Uzaktan geldim
Uzaktan geldim. Geldiğim yerleri bilmezsin. Kimsenin konuşmadığı, kimsenin yüz yüze bakmadığı, ucu sonu belli olmayan bir kervanda kırk sene yürüdüm. Haramiler kesti yolumuzu, haraç verdim, kılıç çektim, dayak yedim, gece uykularımda yarınlarımı çaldılar, elimde avucumda kalan kum taneleriyle yoluma devam ettim. Uzaktan geldim. Yoruldum. Susuzluğu bilirim. Açlığı da. Gece yarıları uykularından sıçrayarak uyanmayı tanırım. Bacaklarımın ağrısı, yüzümün yanığı, gözlerimin sönen ışığı, gün doğumları. Hepsini gördüm, tattım.
Geldiğim yerleri bilemezsin. Çok uzakta. Orada düşlerim vardı, bir uzak diyarın hayali vardı. Her akşam üstü iskeleye iner, uzak denizlerin, çöllerin, kervanların, bin bir gece masallarının, gözleri sürmeli esmer bir çöl serabının, şarabın, tehlikeli serüvenlerin hayalini kurar, her gün batımını bir gün büyük adam olmanın umuduyla izlerdim. Büyüdüm. Adam oldum. Büyük adam olamadım. Yollara düştüm. Bilemedim, yollar demek hayallerini, o yola dair ümitlerini ardında bırakmakmış. Yol bir çelişkiymiş. Gittiğin yerden ne bekliyorsan, yol onu senden alırmış. Bilemedim.
Geriye insanlığımın posası kaldı.
"Kendine fazla yükleniyorsun, haksızlık ediyorsun."
Ne kadar güzel bir cümle. Bu cümleyi duymayalı, yirmi üç sene oldu. Belki sonra başkaları da söylemiştir ama hiçbirisi ilk kez duyduğumdaki kadar samimi değildi. Dünyanın en güzel cümlesi bu. Küçüktüm ve salaktım. Herkes kadar işte. Orta okul yıllarında sevdiğim bir arkadaşımı çok üzmüş, sonra bu yaptığım yanlışın bendeki vicdan azabıyla kendimi çok suçlamıştım. Herkesin yanlış yapmaya hakkı olduğu bu dünyada ve o yaşlarda benim böyle lükslerim yoktu. Kendime çok kızdım. İşte o zaman söylemişti o arkadaşım bunu bana. Kendine fazla yükleniyorsun. Yapma, demişti. Acaba şimdi ne yapıyordur? Nerelerdedir? Şimdi otuz yedi yaşında bir adam, bak işte, on üç yaşında çocuğun söylediği bir cümleyi hatırlayıp ağlıyorum. Kendini sevme, kendini kabul etme, kendini affetme, kendine sempati gösterebilmenin bir cümlesi bu ama bunu kendime söyleyemiyorum.

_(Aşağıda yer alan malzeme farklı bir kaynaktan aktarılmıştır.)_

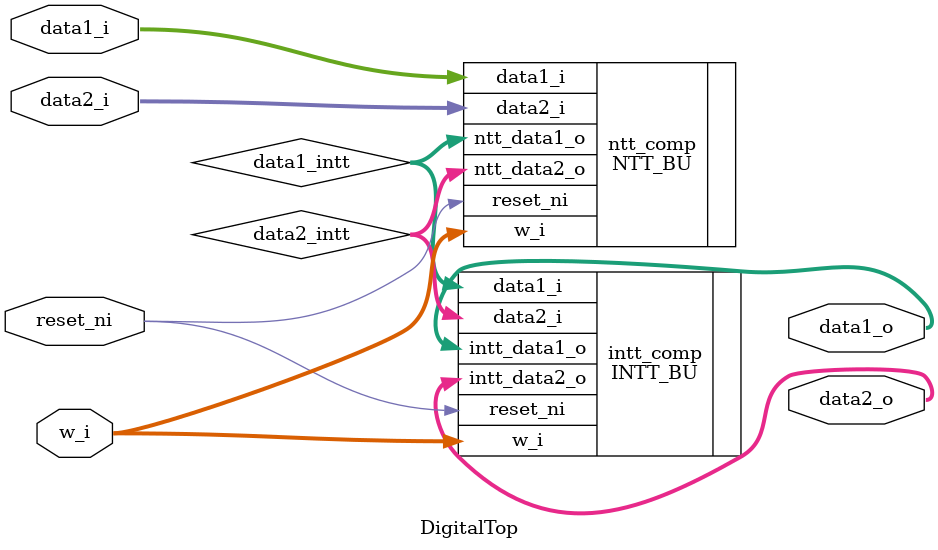
<source format=sv>
module DigitalTop #(
    parameter DATA_WIDTH = 32     
)(
    input logic reset_ni ,
    input logic [DATA_WIDTH-1:0] data1_i , data2_i , w_i ,

    output logic [DATA_WIDTH-1:0] data2_o , data1_o 
);

    logic  [2*DATA_WIDTH-1:0] data1_intt , data2_intt ;
    
    NTT_BU #(.DATA_WIDTH(DATA_WIDTH)) ntt_comp (
        .reset_ni(reset_ni) ,
        .data1_i(data1_i) ,
        .data2_i(data2_i) ,
        .w_i(w_i) ,

        .ntt_data1_o (data1_intt) ,
        .ntt_data2_o (data2_intt) 
    );

    INTT_BU #(.DATA_WIDTH(DATA_WIDTH)) intt_comp (
        .reset_ni(reset_ni) ,
        .data1_i(data1_intt) ,
        .data2_i(data2_intt) ,
        .w_i(w_i) ,

        .intt_data1_o (data1_o) ,
        .intt_data2_o (data2_o) 
    ) ;

endmodule : DigitalTop

</source>
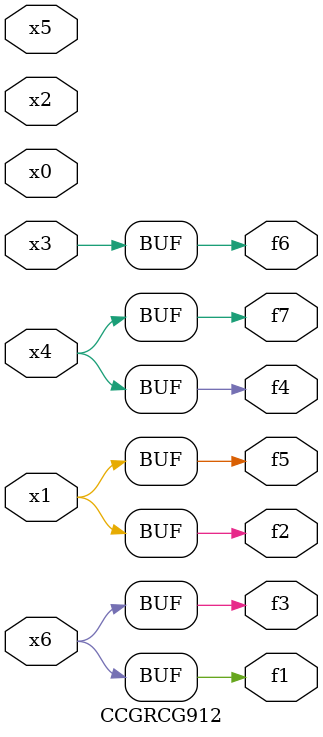
<source format=v>
module CCGRCG912(
	input x0, x1, x2, x3, x4, x5, x6,
	output f1, f2, f3, f4, f5, f6, f7
);
	assign f1 = x6;
	assign f2 = x1;
	assign f3 = x6;
	assign f4 = x4;
	assign f5 = x1;
	assign f6 = x3;
	assign f7 = x4;
endmodule

</source>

Eğer vaktiniz varsa ve sevdiğiniz insanlar kendilerini yetersiz görüyorlarsa, kendilerini bir şeyler için suçluyorlarsa, en iyisi olamadıkları için mutsuzlarsa, daha iyi yapabileceklerini biliyorlar iken bir şekilde o gücü bulamayıp yapamıyorlarsa, bu cümleyi onlara söyleyin. "Kendine haksızlık ediyorsun" deyin. "Sen çok iyi bir insansın, harikasın" deyin. Yalan da olsa deyin. Ne olacak? Hep doğruyu söylediğinizde ne oluyor ki? Ne değişiyor ki? Daha iyi bir insan mı oluyorsunuz? Bazı insanlar, sadece karşılarındakinin canını yakmak için doğruyu söylemeyi, dürüst olmayı seçerler. Bence bu acımasızlıktır. Hepimizin içinde acımasız bir yan var. Çok canımız yandığında, acıtıldığımızda, örselendiğimizde, kabuğumuza çekildiğimizde ve çaresiz bırakıldığımızda dünyadan hıncımızı almak isteriz. İnsanların canını acıtmak isteriz. Saldırırız. Oysa... neyse ya. Söyleyin işte. Ya da söylemeyin. Kendinize saklayın. Hem ben buraların yabancısıyım. Huyunu suyunu bilmem. Dedim ya, çok uzaktan geldim. Gün gelecek, çok uzağa döneceğim.